NEW YORK — News Corp., the media company controlled by Rupert Murdoch, may be forced to buy the rest of Fox Family Worldwide Inc., a low-rated cable-television venture, from partner Saban Entertainment Inc., Saban said.
News Corp. and Saban each own 49.5% of Fox Family, which runs the Fox Family Channel. Under terms of the venture, Saban has the option to require News Corp. to buy its stake for "fair market value in cash," Saban said in a statement. The stake could fetch at least $2 billion, the Wall Street Journal and Broadcasting & Cable Online reported, citing unnamed people.
Saban has until Dec. 31 to exercise its option. A sale would come as News Corp. works to complete its roughly $5.35-billion purchase of U.S. TV broadcaster Chris-Craft Industries Inc. News Corp. also has said it would like to buy Hughes Electronics Corp., owner of DirecTV, the largest U.S. satellite-TV service. Hughes could cost $30 billion to $40 billion, analysts have said.

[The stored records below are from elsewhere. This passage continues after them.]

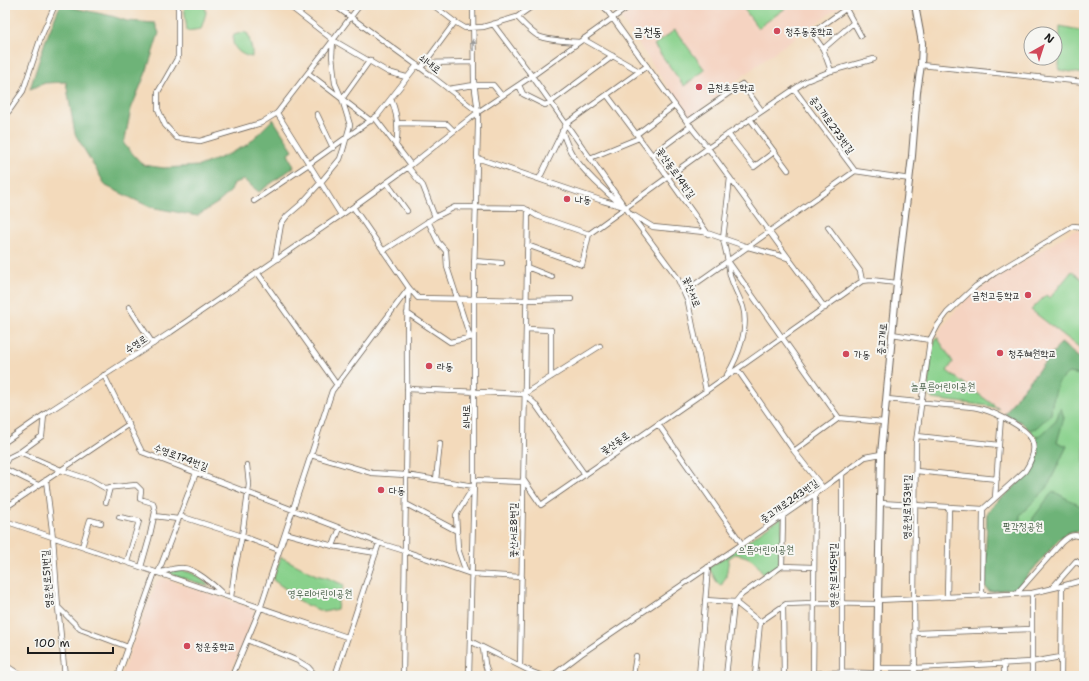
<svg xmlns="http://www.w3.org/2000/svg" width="1089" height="681" viewBox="0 0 1089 681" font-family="'Shantell Sans','Poor Story',sans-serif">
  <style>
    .built { fill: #f5d3c1 }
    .green { fill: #89d18c; stroke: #527654 }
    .forest { fill: #6eb378; stroke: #45684a }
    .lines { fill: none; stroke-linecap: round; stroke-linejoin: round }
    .pedestrian-casing { stroke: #675e54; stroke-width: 5 }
    .minor-casing { stroke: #675e54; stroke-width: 6 }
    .tertiary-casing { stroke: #675e54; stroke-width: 8 }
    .pedestrian { stroke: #fff; stroke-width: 3.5 }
    .minor { stroke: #fff; stroke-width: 4.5 }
    .tertiary { stroke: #fff; stroke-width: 6 }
    .oneway { fill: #999 }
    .poi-dot { fill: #d1495b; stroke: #f6f6f2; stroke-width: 1.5 }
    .labels { text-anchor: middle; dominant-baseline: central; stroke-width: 4; stroke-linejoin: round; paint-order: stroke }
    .poi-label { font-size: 10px; fill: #1c1c1c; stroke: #f6f6f2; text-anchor: start }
    .street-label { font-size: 10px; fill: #1c1c1c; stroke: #f6f6f2 }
    .park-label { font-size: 10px; fill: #425b43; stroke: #f6f6f2 }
    .quarter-label { font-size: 12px; fill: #1c1c1c; stroke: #f6f6f2 }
  </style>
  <rect width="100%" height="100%" fill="#f6f6f2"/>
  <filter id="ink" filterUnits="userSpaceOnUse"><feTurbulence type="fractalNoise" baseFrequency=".025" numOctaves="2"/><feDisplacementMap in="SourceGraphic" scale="8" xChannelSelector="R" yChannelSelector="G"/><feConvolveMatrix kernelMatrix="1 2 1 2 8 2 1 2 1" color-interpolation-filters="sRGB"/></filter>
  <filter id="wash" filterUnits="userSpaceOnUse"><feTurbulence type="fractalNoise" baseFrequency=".012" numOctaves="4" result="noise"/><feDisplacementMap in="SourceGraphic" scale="16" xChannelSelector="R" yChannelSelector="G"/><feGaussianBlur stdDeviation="0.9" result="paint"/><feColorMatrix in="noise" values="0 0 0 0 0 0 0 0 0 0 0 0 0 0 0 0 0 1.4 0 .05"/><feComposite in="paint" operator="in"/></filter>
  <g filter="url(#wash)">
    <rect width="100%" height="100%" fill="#f3dabb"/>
    <path class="built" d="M640,5H842L769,56L689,118L621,18Z
      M1077,230L1084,231V362L1062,344L1018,395L1005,414L946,371L937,337L941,329L957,309L972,294L1073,231Z
      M163,578L252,608L254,615L229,676H121L157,580Z"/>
    <path class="green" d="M184,5H205L206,13L201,29L187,31Z
      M741,5H790L758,28Z
      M1060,26L1084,31V74L1059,70Z
      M675,30L705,70L684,86L654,45Z
      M244,32L248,34L252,50V57C241,56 229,46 234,35Z
      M1072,271L1084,281V351L1031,310L1046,295L1050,298Z
      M937,337L953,362L947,371L999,409L989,406L932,399L927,393L932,349Z
      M1061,343L1084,362V534C1076,528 1068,532 1061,537L1017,588L989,592L985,586L987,514L996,502L1009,492L1033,469L1039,453L1036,437L1021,422L1005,414L1018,395Z
      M782,517V566L765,577C756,562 753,557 735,554L729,558L726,577L721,586L718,584L709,568Z
      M281,557L316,575L328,578L344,585L342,590L339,595L337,609L324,612L299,602L294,595L273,580Z
      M173,570C191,570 198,575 210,587L168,573Z"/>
    <path class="forest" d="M62,5H70L74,8L112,16L127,21L155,23L159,33L147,70L131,109L124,144L143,165L164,168L199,166L225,156L247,145L273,119L293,150L288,154L294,167L259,192L244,180L234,183L231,191L219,202L197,216L150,207L106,186L75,134L66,82L45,83L30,89L45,42L59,8Z
      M1061,343L1084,362V377L1081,375L1068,373L1058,383L1052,404L1051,414L1036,428L1029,430L1021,422L1005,414L1018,395Z
      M1061,408L1064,418L1057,442L1067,446L1047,488L1020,515V531L1030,532L1033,518L1053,491L1084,508V534C1076,528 1068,532 1061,537L1017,588L989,591L985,586L987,514L996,502L1009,492L1033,469L1039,453L1036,437L1042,434L1056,421L1060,409Z"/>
  </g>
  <g filter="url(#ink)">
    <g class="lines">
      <defs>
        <path id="pedestrian" d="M5,672L12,676"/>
        <path id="minor" d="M177,5L178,8V57L158,92V109L165,125L177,138L200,141L261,123L277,113L360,5
          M288,5L333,40L388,72L406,77
          M334,5L429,74L478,112
          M433,5L455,22L465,28L483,27L517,17L534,5
          M603,5L687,122L708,148L825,308
          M846,9L861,36
          M5,12L6,13L5,15
          M517,17C524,24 530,31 538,36C549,41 567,41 579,42
          M493,24L532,76L625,207L677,277L688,302L706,391
          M583,39L639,71
          M823,49L853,23
          M424,63L473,62
          M921,65L1084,82
          M421,68L455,22
          M831,71L823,49L812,33L851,5
          M308,73L371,121
          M519,85L523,94L545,105L551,102L613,56
          M448,89L474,85H493L502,96
          M794,89L855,171L910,179
          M607,95L652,155L708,234
          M342,99L370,60
          M391,99C397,113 399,129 396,145
          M277,113L341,215
          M317,114L333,148
          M5,115L9,111L23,91L41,37L55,5
          M375,118L411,165
          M750,119L788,170
          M687,122L742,84L762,111
          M397,123L447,124L454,131
          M562,131C565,139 568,148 572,154C584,172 605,192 622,205
          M637,134L675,105
          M728,134L754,167L774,152
          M652,155L691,126
          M477,158L603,201L625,207
          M590,158L639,138
          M408,167L423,186L435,217
          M730,178L723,239L728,261L839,418L884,422
          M539,179L566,124L647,66
          M387,183L407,211
          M254,201L309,164L378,115L417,65
          M353,207L409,288L418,298L527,300L571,299
          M633,215L653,227L704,232L748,247L788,258
          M428,221L438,242L446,251L447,267L470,337
          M828,227L860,271L862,281
          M527,245L582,265L589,234
          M383,251L435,217L455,207L524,208L537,216L589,234L708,148L806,81L831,71L874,59
          M275,260L281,224L287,216L301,204L321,182L340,159L343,150L350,125L342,99L335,83L332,56L333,40
          M474,261L502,263
          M527,267L552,277
          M257,272L337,385
          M684,292L855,171
          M129,307L153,344
          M407,313L450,342L473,337
          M526,329L551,330V377
          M892,334L930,340
          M737,369L794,451L823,488
          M104,375L142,452L379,543L405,551L471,574L522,577
          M727,375C738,357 749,329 743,307C739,296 733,286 730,275C729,271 729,267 728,263
          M407,389L524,394L535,404L585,475
          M524,394L600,346
          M887,399C907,401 927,403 947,405C957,406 968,406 978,408C988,410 996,414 1006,419C1031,432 1043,443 1025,471L983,509L982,595
          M658,424L742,544
          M917,436L999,445
          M5,442L48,412L171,332L353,207L411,165L478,112L532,76L631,5
          M794,451L839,418
          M20,452L42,436L44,415
          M311,455L372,473L406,475L474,486L456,515L458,549L466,572
          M6,462L8,458L20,452L61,470L91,480L105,488L136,485L141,490L140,499L153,503L155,512L149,539L141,567
          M5,469L38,485
          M916,471L997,479
          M842,474V676
          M523,479L541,505L706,391L862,281L871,280L897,283
          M46,480L53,538L58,607L65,676
          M436,480L440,443
          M474,480L523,482
          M995,498L1001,417
          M106,502L110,487
          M880,503L983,509
          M406,504L457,531
          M5,508L129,424
          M154,516L178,519
          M180,516L242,536L279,550
          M119,517L139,521L127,562
          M5,521L347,637
          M285,533L333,546L376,553
          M333,546L340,528
          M82,547L90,520L101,523
          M782,566L783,516
          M158,573L196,473
          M158,573C166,571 175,567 183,568C194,568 214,585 222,593
          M1052,588L1076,561L1084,567
          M1017,593L1061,543C1068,536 1075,532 1084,539
          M1032,593V676
          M947,596L949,507
          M231,597L235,568L242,536L248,493L249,484L247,465
          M705,600L735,602L760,622
          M878,600L1032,593L1062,586L1084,580
          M58,607L80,629L128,647
          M783,607L784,676
          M915,633L1032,629
          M247,640L298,661L308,667L316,676
          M470,641L532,672L543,676
          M483,648L485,664L489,676
          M5,665L22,676
          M520,666L528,210
          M877,668H915L1032,662L1061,657
          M118,676L155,572
          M232,676L260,609L332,391L409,288
          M335,676L379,543
          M403,676C405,590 406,504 407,418C408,375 405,331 409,288
          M469,676L474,480V272L478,126V112L474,82L473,5
          M552,676L581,654L742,544L823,488L865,457L881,454
          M633,676L636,656
          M699,676L708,567
          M726,676L734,604L741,595L782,566L813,567
          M755,676L760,622L786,604L813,603L878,604
          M801,676C826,671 852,673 877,673
          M813,676L815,493
          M915,676L914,598L916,442L930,340L938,325L947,313L976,286L995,273L1073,226L1084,227
          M1004,676V663
          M1061,676L1062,586"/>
        <path id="tertiary" d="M877,676L878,600L881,454L897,283L912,156L917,92L921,65L922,43L915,5"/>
      </defs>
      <use href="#pedestrian" class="pedestrian-casing"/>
      <use href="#minor" class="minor-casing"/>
      <use href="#tertiary" class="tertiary-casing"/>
      <use href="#pedestrian" class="pedestrian"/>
      <use href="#minor" class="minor"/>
      <use href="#tertiary" class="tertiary"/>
    </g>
    <defs><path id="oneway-solid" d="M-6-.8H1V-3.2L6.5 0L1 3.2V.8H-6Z"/></defs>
    <use class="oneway" href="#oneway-solid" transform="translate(473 45) rotate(-91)"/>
  </g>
  <g class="poi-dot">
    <circle cx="777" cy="31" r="4"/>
    <circle cx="699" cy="87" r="4"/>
    <circle cx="567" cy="199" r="4"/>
    <circle cx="1028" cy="295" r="4"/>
    <circle cx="1000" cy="353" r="4"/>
    <circle cx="846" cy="354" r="4"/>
    <circle cx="429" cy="366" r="4"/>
    <circle cx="381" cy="490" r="4"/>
    <circle cx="187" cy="646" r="4"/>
  </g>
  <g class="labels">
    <g class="poi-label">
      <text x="785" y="31">청주동중학교</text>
      <text x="707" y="87">금천초등학교</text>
      <text x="575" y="199">나동</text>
      <text x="1020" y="295" text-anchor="end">금천고등학교</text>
      <text x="1008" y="353">청주혜원학교</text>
      <text x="854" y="354">가동</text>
      <text x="437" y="366">라동</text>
      <text x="389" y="490">다동</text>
      <text x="195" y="646">청운중학교</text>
    </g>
    <g class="street-label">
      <text transform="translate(430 64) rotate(37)">쇠내로</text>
      <text transform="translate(832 125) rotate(54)">중고개로273번길</text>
      <text transform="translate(676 173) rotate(55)">꽃산동로14번길</text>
      <text transform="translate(692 292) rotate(69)">꽃산서로</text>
      <text transform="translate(882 339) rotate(-85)">중고개로</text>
      <text transform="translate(136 344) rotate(-33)">수영로</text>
      <text transform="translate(466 417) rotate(-90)">쇠내로</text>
      <text transform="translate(615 443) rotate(-35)">꽃산동로</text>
      <text transform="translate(181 457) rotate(21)">수영로174번길</text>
      <text transform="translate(789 501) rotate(-35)">중고개로243번길</text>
      <text transform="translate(907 507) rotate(-89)">영운천로153번길</text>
      <text transform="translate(513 530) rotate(-90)">꽃산서로8번길</text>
      <text transform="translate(833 575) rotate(-90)">영운천로145번길</text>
      <text transform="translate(47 579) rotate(-94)">영운천로51번길</text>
    </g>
    <g class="park-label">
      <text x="943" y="386">늘푸름어린이공원</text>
      <text x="1023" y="526">팔각정공원</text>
      <text x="766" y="549">으뜸어린이공원</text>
      <text x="320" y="593">영우리어린이공원</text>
    </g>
    <g class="quarter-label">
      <text x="648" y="32">금천동</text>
    </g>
  </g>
  <rect width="1089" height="681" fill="none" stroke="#f6f6f2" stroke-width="20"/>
  <g transform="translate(1043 46) rotate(39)"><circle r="19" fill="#f6f6f2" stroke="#9f9f9c"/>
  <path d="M0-3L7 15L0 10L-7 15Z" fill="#d1495b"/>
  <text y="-6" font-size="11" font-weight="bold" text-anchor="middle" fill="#1c1c1c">N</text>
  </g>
  <path d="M28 647v6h85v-6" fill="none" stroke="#1c1c1c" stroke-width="2"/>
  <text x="34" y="647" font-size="12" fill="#1c1c1c" stroke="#f6f6f2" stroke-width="3" paint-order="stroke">100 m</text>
</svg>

Fox Family Chairman and Chief Executive Haim Saban "will decide shortly whether to exercise his right to require News Corp. to buy his interest in Fox Family," closely held Saban Entertainment said in a statement.
Saban hired investment bank Morgan Stanley Dean Witter either to sell his stake in Fox Family to News Corp. or find a buyer for the entire company, Broadcasting & Cable reported, citing unidentified industry executives.
News Corp. couldn't be reached immediately for comment.
The purchase could hurt News Corp.'s chances of winning Hughes, the Wall Street Journal and Broadcasting & Cable said.
Further, Fox Family Channel has been a sore spot among News Corp.'s group of U.S. cable channels that it owns through its Fox Entertainment Group Inc. unit. At a Fox shareholders meeting in October, Murdoch said that he had hoped that a turnaround in Fox Family's ratings "would have occurred by now."
Murdoch added that while Fox Family has always made money, he had hoped the channel would be more profitable at this time.
News Corp.'s American depositary receipts, each of which represents four ordinary shares, fell 13 cents to $35.13 on the New York Stock Exchange.